I sent an email to Procom Engineering on March 26, asking for clarification on what map to use for my application. I provided details on the modifications I have made to my Bonneville. It seems that they should provide more details around what constitutes “minor” and “general” modifications as well as “aggressively modified.” I have not heard back from Procom yet. On March 26, 2013 I also reset the Procom to Map #6 thinking that may help, but alas, it would not start this morning.

If I do not hear back from Procom today with some kind of clarification and direction, I will reset the ICU back to the “default” setting (no map), and see if it will run.

APRIL 3, 2013 UPDATE

First, I’ve still not heard back from Procom Engineering about my map questions – so consumer, let that speak for itself. The unit has been set back to “default.”

I’ve still been having problems starting my Bonneville in colder weather since installing the Procom. In reading through the Triumph Rat forums, I’ve discovered that cold starting is a problem experienced by other Procom users. It also struggles with a rough idle.

I am happy to report that the cold-start condition did improve after I made a shim adjustment on my DynoJet needle setup (2 shims above the C Clip). I will now experiment with the idle mix screws to see if turning them out another quarter turn (to 3.25 turns) my help.

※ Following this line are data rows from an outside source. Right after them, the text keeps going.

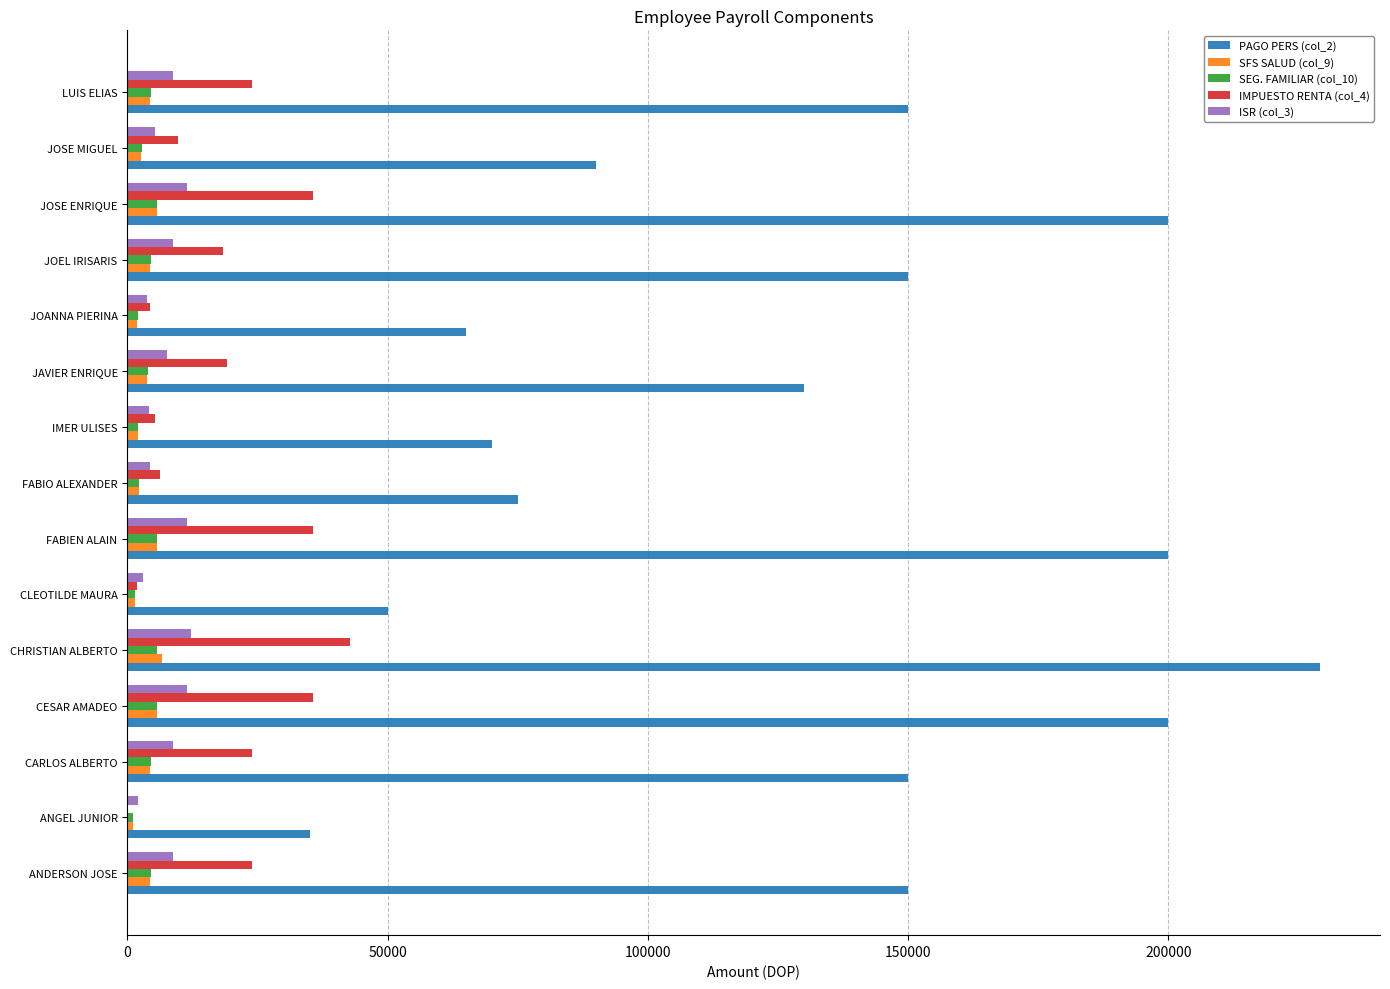

Is the value of SFS SALUD (col_9) at JOANNA PIERINA greater than the value of ISR (col_3) at CHRISTIAN ALBERTO?

No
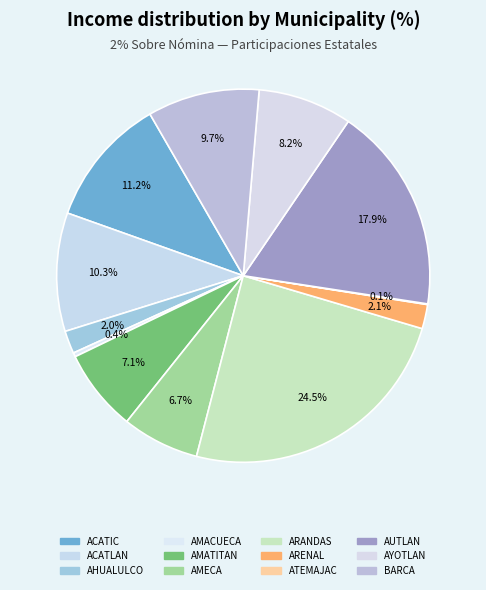

What is the largest slice in the pie chart?

ARANDAS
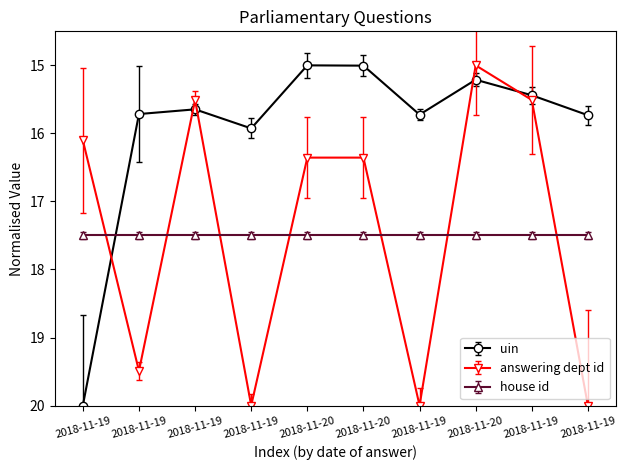

How many categories are shown in the chart?

10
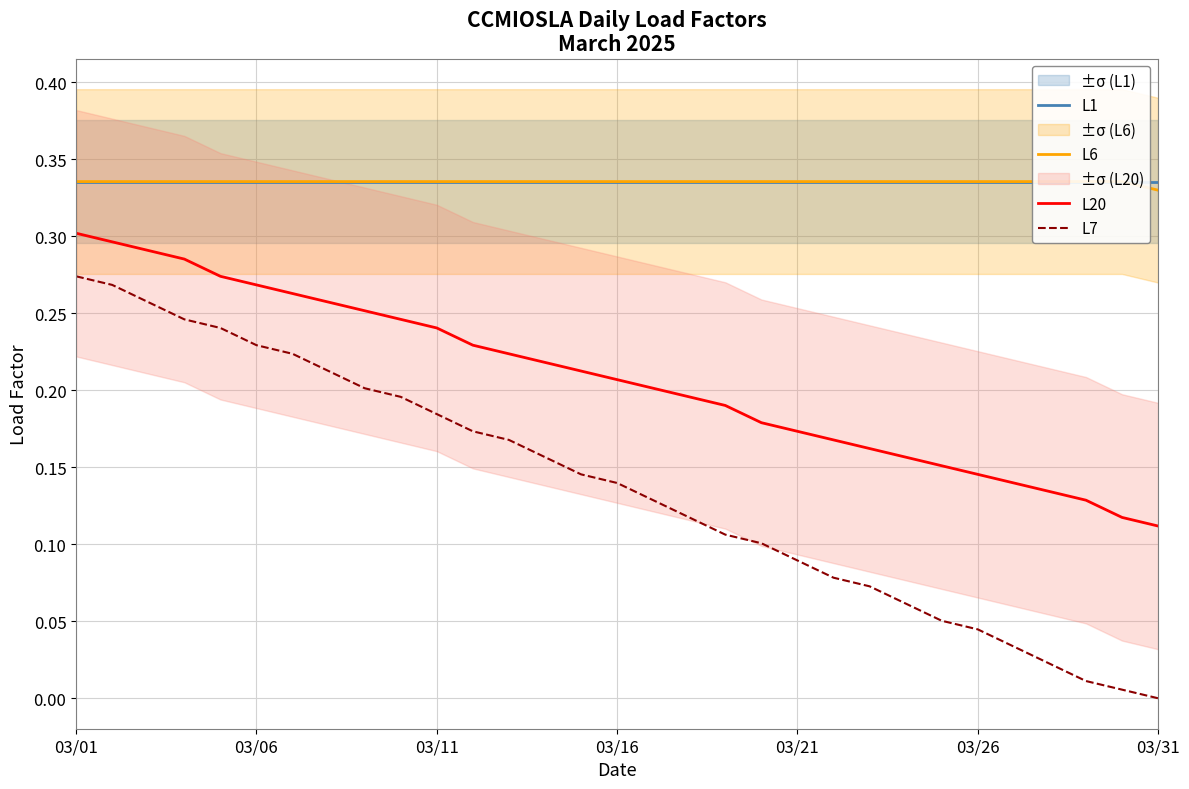

True or false: L20 and L7 intersect in this chart.

False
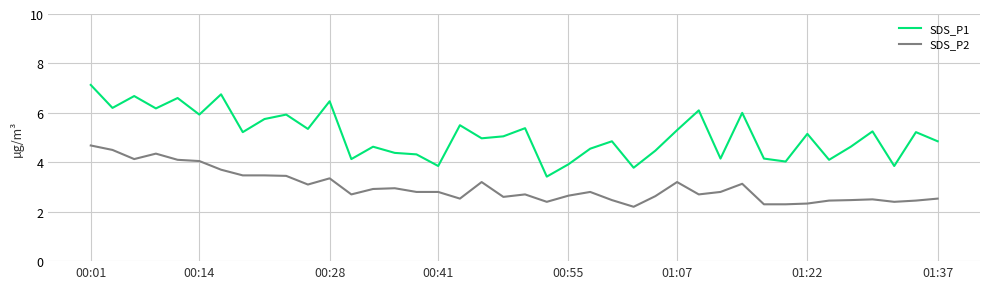

What is the maximum value shown in the chart?

7.1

I am also going to install a new coil and spark plug wires within the next few days.

APRIL 13, 2013 UPDATE

After installing a new Nology coil and NGK spark plug wires, my Bonnie ran about the same. So, I decoded to swap out the Keihin size 40 pilot jets to size 42. Wow! What a difference! I must have been starving the engine below 3000 RPM! Now the Bonnnie just wants to go, go, go, no matter where I am in the RPM range!

My current setup is:

  • Dynojet needles
  • 2 shims each needle (above C clips)
  • Stock Keihin springs (not the Dynojet springs)
  • Keihin size 140 main jets
  • Keihin size 42 pilot jets
  • Slides drilled to 3mm
  • Idle Mixture Thumbscrews (NewBonneville) turned out 2.5 turns
  • Procom CDI Limiter is set to “Default.”

SEP 2, 2014 UPDATE

I just realized that I never updated this post after completing my Mikuni carb modification. With the Bonneville Performance Mikuni Carb Kit installed on my setup, I changed my Procom CDI map to #9 which seems to work the best.